SUPPLIED PASSAGE START

The Database in a Traditional Monolithic System
The database in a traditional enterprise software environment is at the center of everything. It is typically a centralized, big, inflexible relational database and it is operated, maintained and guarded by dedicated DBAs. Multiple applications all talk to the same big database and any schema change can have dire consequences.
Scaling and Agility
Massive web applications and big data changed all that. The data just didn’t fit on a single database server. Vertical scaling reached its limits for many applications. In addition, the hectic pace of Agile development didn’t work well with traditional DB management practices.
The New Breed
A whole slew of different databases with unique design goals and target domains emerged. New categories of databases such as document stores, key-value stores, columnar databases and countless variations popped up every which way. NoSQL became a required buzzword. NoSQL was at first No SQL and then it became Not Only SQL. It turns out those relational databases actually have a point. That made life even more interesting when companies tried to figure out the right combination of database technologies to use and how to use them.

SUPPLIED PASSAGE END
LISTED ENTRIES START

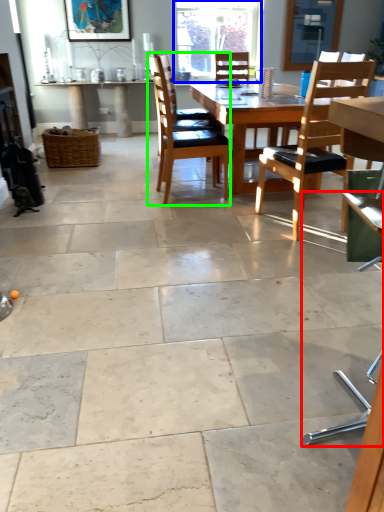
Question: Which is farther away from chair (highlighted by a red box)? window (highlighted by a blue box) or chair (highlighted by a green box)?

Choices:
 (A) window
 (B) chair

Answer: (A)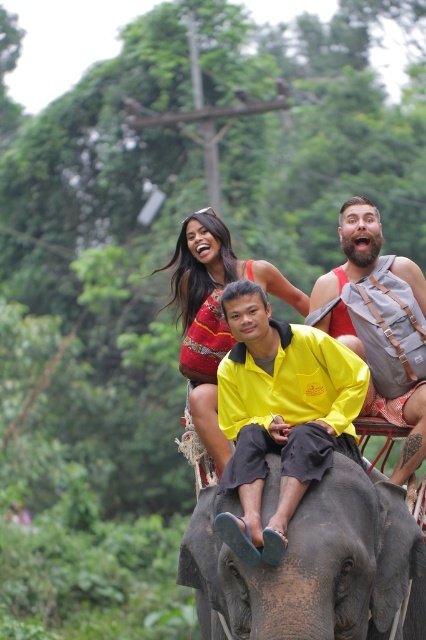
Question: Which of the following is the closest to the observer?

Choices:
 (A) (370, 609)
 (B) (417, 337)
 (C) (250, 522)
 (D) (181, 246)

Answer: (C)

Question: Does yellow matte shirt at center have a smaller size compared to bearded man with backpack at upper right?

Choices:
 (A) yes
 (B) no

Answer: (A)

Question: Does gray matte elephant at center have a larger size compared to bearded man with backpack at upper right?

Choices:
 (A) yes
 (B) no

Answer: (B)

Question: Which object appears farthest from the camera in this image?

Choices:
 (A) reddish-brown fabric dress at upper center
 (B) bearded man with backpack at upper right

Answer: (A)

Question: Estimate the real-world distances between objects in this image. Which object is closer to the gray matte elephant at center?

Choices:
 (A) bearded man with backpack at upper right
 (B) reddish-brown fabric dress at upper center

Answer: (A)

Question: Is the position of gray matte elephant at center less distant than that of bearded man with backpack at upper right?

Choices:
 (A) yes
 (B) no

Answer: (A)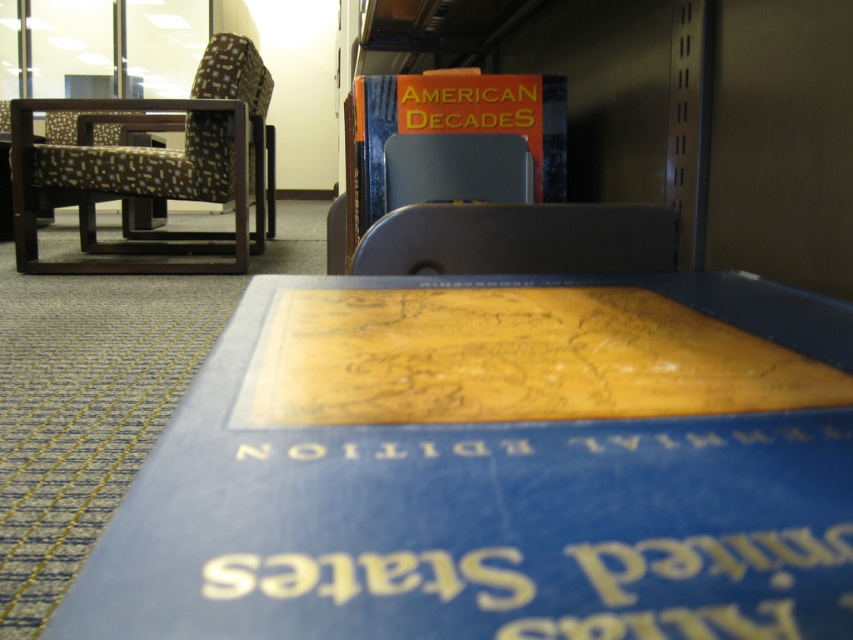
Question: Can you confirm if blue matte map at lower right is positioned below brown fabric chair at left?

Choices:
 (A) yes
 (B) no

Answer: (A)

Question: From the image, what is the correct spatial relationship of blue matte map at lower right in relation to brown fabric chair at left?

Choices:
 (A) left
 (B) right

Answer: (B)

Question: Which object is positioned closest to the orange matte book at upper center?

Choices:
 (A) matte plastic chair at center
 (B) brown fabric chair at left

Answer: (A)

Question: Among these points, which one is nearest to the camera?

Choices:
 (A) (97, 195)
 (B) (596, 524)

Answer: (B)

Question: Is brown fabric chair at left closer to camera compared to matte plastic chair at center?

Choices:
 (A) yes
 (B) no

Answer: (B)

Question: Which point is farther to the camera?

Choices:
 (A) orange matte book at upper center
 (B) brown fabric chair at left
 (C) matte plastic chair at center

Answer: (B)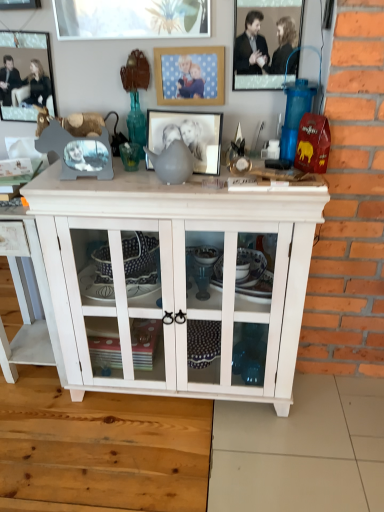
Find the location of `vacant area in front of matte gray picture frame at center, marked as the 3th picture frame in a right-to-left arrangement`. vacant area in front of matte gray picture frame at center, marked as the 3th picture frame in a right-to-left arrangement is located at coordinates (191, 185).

LISTED ENTRIES END

:: WHAT TO PRODUCE ::
Return the part of the databases passage that begins at the words "The Database in a Traditional Monolithic" and stops after "have dire consequences.", copied word for word. These entries come from a separate source, not from the databases passage.

:: WRITTEN SOLUTION ::
The Database in a Traditional Monolithic System
The database in a traditional enterprise software environment is at the center of everything. It is typically a centralized, big, inflexible relational database and it is operated, maintained and guarded by dedicated DBAs. Multiple applications all talk to the same big database and any schema change can have dire consequences.